Aquela rotina era frequente, das segundas às quartas-feiras. Desempregado há cerca de 14 meses, ele se apertava entre bicos e trabalhos noturnos que repugnava. Não gostava de trabalhar no ramo da cobrança, pois arranjava alguns inimigos nessa área. Estava realizando aquele trabalho há aproximadamente um mês, e seu receio era evidente ao andar sozinho após as 19:00hs. Só se sentia seguro em sua casa, mas também precisava chegar antes da esposa, pois não sabia o que o esperava.
Ele estava a cerca de 80 km de sua casa, por isso olhava o relógio constantemente, preocupado. Chegando ao seu destino, um Santana azul escuro, quatro portas, com alguns arranhões na lataria, pneus carecas e o porta-malas amassado. Olhava aquele problema e absorvia mais um, entre tantos que já conturbavam sua cabeça. No mesmo instante, lembrava da cena que proporcionou tal estrago. “Um carro preto atravessou o sinal e veio em direção ao seu carro, onde sua mulher ocupava o assento do passageiro.
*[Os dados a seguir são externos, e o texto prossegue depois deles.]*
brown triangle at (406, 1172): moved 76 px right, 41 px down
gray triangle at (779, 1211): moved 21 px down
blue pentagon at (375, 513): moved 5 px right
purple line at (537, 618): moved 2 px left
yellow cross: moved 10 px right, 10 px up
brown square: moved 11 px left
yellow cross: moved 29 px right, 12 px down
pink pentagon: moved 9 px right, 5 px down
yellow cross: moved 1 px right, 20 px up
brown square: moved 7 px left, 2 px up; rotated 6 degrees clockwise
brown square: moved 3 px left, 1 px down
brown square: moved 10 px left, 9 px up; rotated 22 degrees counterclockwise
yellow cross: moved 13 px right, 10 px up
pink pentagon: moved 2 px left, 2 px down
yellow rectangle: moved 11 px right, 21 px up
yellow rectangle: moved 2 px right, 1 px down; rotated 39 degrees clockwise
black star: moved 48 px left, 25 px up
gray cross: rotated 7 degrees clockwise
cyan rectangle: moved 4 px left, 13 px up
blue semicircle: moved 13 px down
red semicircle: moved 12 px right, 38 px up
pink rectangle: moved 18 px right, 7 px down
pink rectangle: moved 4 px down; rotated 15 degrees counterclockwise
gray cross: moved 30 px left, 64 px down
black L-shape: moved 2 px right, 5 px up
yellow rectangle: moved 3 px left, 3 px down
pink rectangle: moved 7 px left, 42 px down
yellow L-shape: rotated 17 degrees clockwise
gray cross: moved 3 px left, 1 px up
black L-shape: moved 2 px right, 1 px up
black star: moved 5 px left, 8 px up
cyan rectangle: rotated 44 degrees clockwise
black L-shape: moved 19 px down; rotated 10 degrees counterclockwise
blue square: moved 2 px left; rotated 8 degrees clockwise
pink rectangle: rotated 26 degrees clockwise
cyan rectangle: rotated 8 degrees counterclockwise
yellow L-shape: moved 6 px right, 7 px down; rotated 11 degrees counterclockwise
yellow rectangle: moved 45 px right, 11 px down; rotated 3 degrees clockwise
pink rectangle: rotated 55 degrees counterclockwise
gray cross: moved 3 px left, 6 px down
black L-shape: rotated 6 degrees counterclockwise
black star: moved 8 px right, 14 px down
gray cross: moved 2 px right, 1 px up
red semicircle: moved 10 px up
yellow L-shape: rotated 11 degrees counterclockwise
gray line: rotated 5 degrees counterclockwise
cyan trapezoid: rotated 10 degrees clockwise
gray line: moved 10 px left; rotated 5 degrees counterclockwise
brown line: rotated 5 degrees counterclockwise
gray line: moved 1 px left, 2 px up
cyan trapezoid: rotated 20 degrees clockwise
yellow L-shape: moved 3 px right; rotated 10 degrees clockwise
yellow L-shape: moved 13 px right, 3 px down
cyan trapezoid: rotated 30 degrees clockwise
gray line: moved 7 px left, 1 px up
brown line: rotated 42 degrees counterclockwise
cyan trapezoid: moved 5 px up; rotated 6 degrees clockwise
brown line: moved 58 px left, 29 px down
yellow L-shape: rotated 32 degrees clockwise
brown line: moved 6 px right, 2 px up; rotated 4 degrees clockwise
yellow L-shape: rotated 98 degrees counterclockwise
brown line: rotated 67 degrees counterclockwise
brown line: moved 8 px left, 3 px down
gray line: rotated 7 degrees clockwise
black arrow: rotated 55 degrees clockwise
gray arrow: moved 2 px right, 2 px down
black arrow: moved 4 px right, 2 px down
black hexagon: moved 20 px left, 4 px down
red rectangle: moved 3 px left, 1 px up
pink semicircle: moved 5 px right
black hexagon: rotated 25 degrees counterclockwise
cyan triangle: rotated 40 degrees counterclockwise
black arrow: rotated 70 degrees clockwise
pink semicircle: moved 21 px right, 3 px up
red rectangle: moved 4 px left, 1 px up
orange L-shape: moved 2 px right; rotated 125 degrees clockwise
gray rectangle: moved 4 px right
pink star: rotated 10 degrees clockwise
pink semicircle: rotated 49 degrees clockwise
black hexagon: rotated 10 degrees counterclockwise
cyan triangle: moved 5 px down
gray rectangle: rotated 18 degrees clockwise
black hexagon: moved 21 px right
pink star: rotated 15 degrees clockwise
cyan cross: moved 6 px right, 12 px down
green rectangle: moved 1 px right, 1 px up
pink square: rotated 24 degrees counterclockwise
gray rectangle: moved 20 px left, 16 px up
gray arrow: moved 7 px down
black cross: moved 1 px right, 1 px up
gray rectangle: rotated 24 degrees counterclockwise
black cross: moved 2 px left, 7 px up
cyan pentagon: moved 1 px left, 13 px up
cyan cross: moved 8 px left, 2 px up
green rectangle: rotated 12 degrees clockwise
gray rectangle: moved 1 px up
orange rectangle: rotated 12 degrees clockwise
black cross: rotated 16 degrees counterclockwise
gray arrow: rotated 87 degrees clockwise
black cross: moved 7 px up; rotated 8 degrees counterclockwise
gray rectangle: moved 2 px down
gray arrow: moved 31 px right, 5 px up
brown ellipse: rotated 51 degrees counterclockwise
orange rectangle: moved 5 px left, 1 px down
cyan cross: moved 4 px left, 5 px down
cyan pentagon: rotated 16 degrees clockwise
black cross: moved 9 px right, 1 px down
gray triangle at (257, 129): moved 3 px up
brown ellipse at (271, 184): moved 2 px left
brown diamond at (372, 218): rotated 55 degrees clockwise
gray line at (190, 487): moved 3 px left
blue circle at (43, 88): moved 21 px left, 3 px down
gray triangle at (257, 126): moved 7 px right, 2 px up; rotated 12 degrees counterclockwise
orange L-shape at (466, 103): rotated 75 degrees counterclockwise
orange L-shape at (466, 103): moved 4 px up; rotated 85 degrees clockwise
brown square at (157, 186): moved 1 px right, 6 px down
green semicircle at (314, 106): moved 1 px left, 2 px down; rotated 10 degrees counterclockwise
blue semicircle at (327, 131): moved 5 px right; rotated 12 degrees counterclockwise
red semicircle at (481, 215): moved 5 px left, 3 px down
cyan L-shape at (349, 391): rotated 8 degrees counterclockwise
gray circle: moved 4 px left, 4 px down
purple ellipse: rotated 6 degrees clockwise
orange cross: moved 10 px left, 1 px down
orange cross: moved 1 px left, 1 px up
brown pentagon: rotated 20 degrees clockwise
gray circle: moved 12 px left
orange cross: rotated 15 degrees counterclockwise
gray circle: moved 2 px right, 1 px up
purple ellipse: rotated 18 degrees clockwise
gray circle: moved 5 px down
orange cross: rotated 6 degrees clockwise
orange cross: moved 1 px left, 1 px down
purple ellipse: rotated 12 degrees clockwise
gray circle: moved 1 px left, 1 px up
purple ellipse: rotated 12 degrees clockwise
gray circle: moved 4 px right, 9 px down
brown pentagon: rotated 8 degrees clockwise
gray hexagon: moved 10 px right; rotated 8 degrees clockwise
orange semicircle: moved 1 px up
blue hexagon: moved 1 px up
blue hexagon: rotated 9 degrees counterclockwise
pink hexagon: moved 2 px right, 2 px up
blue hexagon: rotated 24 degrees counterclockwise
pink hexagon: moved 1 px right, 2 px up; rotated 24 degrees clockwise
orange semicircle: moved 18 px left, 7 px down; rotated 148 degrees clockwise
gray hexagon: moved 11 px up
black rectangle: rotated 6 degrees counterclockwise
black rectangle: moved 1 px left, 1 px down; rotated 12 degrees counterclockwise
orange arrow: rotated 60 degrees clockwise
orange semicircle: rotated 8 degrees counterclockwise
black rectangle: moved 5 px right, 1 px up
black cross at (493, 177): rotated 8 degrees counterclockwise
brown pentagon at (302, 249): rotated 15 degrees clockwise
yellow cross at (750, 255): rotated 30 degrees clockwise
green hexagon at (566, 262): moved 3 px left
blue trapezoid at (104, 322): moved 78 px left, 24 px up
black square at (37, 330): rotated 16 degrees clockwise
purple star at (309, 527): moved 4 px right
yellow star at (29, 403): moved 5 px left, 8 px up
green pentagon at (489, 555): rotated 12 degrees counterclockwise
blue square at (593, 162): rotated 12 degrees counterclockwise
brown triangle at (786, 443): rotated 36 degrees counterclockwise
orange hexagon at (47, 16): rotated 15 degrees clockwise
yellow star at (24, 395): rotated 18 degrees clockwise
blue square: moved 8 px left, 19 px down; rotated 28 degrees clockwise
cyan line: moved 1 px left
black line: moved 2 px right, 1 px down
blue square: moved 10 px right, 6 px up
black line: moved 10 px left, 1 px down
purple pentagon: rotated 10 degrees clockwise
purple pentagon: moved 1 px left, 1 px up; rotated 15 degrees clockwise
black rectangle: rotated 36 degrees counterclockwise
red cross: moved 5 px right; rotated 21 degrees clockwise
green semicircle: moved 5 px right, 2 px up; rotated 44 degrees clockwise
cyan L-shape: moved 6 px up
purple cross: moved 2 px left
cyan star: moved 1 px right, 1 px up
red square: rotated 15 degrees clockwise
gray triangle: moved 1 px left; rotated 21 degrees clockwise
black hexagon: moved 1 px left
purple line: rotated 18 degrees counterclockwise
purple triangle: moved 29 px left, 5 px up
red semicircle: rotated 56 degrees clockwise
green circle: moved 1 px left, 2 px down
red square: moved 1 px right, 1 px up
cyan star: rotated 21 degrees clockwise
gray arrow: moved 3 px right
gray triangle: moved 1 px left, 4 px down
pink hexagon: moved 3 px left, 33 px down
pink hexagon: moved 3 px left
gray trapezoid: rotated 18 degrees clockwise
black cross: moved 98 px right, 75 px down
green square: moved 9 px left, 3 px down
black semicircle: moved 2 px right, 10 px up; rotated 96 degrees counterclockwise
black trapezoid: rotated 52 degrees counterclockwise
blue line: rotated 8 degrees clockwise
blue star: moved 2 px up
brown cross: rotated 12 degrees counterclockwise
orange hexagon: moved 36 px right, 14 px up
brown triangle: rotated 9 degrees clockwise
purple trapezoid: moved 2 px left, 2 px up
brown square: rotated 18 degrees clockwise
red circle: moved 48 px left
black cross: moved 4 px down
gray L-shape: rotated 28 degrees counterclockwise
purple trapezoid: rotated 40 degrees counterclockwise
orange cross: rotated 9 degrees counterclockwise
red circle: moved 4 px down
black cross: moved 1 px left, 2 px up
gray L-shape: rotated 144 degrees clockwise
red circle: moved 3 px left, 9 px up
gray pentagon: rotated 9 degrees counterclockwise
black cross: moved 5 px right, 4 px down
Ele engatou a marcha à ré e não olhou pelo retrovisor, atingindo uma caçamba de alguma construtora que havia colocado ali de forma irregular. Dentro do carro preto, havia jovens bêbados que acabavam de sair de um bar, localizado em algum lugar daquele bairro”.
Ligou o veículo e saiu com pressa, olhando para os lados e certificando-se de que podia seguir. Sua mulher estaria em casa em aproximadamente uma hora, por volta das 01:00. Apertava o passo e seguia pela avenida movimentada e agitada. No rádio, tocavam seus MP3 favoritos, que haviam sido selecionados com muito cuidado por ele mesmo. Gostava de ouvir músicas dos anos 60, entre Beatles e Bob Dylan. Era a única forma de tentar relaxar após um dia cansativo. Pensava nas cobranças que precisava fazer nos finais de semana, onde via crimes sob um ângulo que poderia levá-lo à cadeia. Seu chefe sempre dizia: “No ramo da cobrança, existem dois fatores importantes: primeiro, nunca, em hipótese alguma, ache que o devedor não tem dinheiro; segundo, nunca saia sem receber”. Os pensamentos do novato-cobrador o preocupavam.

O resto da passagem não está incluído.